9. Herhaal: Blijf fotograferen en experimenteren totdat je de gewenste resultaten krijgt.
v. Technieken voor unieke portretten
* Samenvatting Licht schilderen:
* Maak wervelingen, lijnen en geometrische vormen rond het onderwerp.
* Gebruik verschillende kleuren om visuele interesse toe te voegen.
* Experimenteer met beweging en snelheid om verschillende texturen te creëren.
* Lichte schildermaskers:
* Gebruik kartonnen uitsnijdingen om stencils te maken.
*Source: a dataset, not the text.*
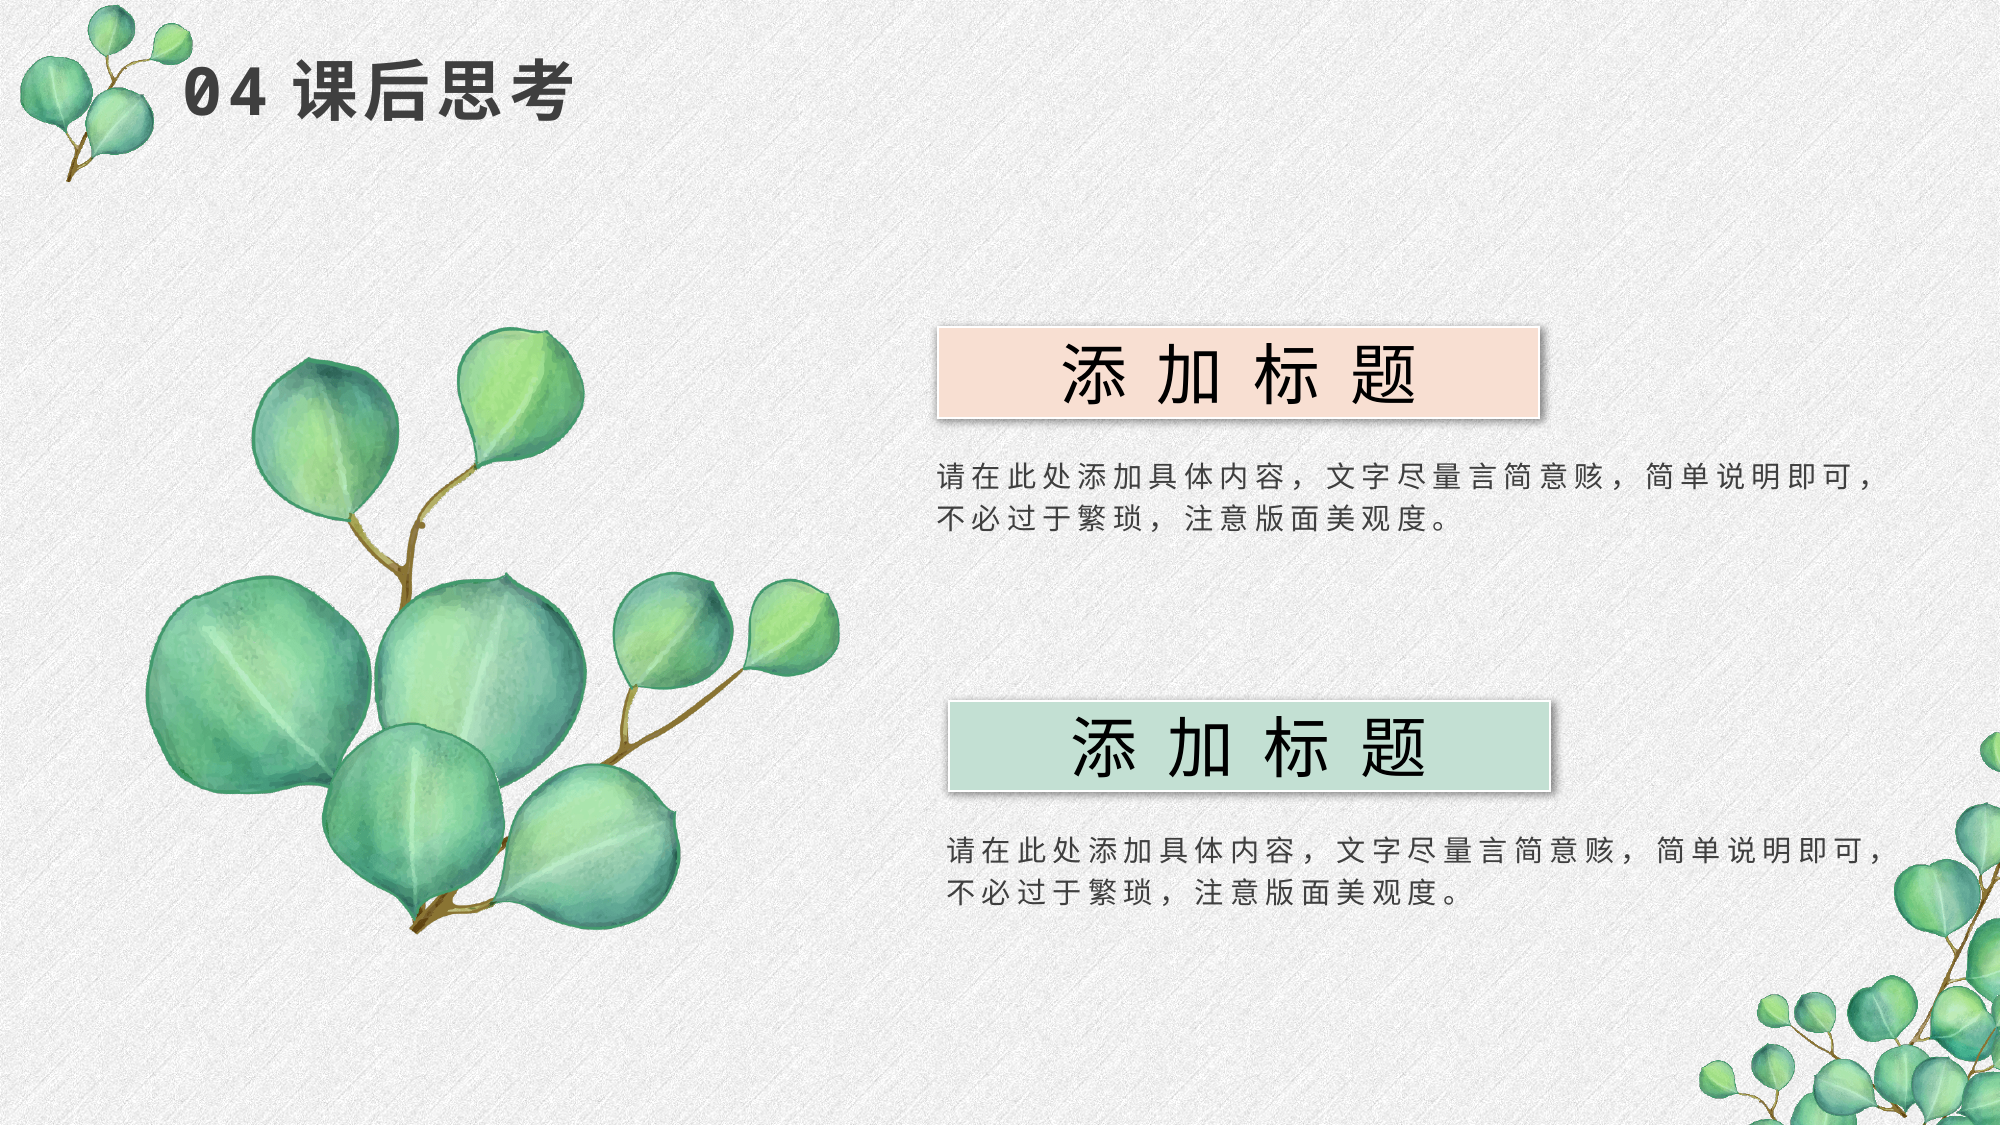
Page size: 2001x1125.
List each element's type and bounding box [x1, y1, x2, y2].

text_box [21, 282, 893, 985]
picture [0, 0, 2000, 1125]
Schijn licht door de stencils om vormen op het onderwerp of de achtergrond te projecteren.
* orbs en lichte paden:
* Zwaai een lichtbron (zoals een LED op een string) in een cirkelvormige beweging om lichte bollen te maken.
* Verplaats de lichtbron snel over het frame om lichte paden te maken.
* Lichte schilderkleding of accessoires:
* Bevestig LED -strips of EL -draad aan de kleding of accessoires van het onderwerp.
* Gebruik een lichtbron om specifieke kenmerken van hun kleding of sieraden te markeren.
* Milieulicht schilderen:
* Gebruik licht schilderen om de omgeving rond het onderwerp te verbeteren.
* Maak patronen op muren, vloeren of bomen.
* Gebruik licht om de aandacht te vestigen op specifieke elementen in de scène.
* Licht schilderen combineren met natuurlijk licht (schemeringuren):
* Schiet tijdens het blauwe uur of net na zonsondergang om omgevingslicht op de achtergrond te vangen.
* Gebruik licht schilderen om details en interesse toe te voegen aan het onderwerp.
* Dubbele belichtingstechnieken:
* Neem één blootstelling met het onderwerp dat normaal is aangestoken, en een tweede blootstelling met licht schilderen. Combineer de afbeeldingen in nabewerking.
* Het gebruik van verschillende lichtbronnen voor verschillende effecten:
* zaklamp: Algemene verlichting, benadrukkende specifieke gebieden.
* LED -strip: Lijnen en vormen maken, het onderwerp schetsen.
* glasvezelkabel: Fijne lijnen en ingewikkelde details.
* el draad: Gloeiende contouren, neonachtige effecten.
* Sparklers: (Gebruik met extreme voorzichtigheid!) Dynamische paden en uitbarstingen van licht maken. Wees bewust van brandgevaren en heb een plan voor verwijdering.
* telefoonscherm: Het licht van een telefoonscherm gebruiken om gekleurde tinten over het onderwerp te werpen, of zelfs afbeeldingen of video's op het scherm weer te geven tijdens het schilderen.
vi. Post-processing
* RAW -conversie: Pas de blootstelling, witbalans, contrast en scherpte aan in uw ruwe omzetter (bijv. Adobe Camera Raw, Lightroom, Capture One).
* Ruisreductie: Breng indien nodig geluidsreductie aan, vooral als u een hoge ISO hebt gebruikt.
* Kleurcorrectie: Stel de kleuren bij om de gewenste look te bereiken.
* Slijpen: Verscherp het beeld om details te verbeteren.
* ontwijken en branden: Gebruik ontwijken en brandende technieken om selectief delen van de afbeelding op te helderen of donkerder te maken.
* compositing (indien nodig): Als u meerdere belichtingen hebt genomen, combineer ze dan in Photoshop.
vii. Tips voor succes
* communicatie is sleutel: Communiceer duidelijk met uw onderwerp over wat u van hen verwacht.
* geduld is vereist: Licht schilderen kan een uitdaging zijn. Word niet ontmoedigd als je eerste pogingen niet perfect zijn.
* Oefen, oefen, oefen: Hoe meer je oefent, hoe beter je zult worden bij licht schilderen.
* Experiment en veel plezier: Wees niet bang om nieuwe dingen te proberen en de regels te overtreden. De meest unieke afbeeldingen komen vaak voort uit onverwachte ontdekkingen.
* Veiligheid eerst: Wees voorzichtig bij het gebruik van sterretjes of andere potentieel gevaarlijke lichtbronnen.
Door technische kennis te combineren met creatieve visie, kunt u echt unieke en boeiende lichte schilderportretten creëren. Veel succes en veel plezier!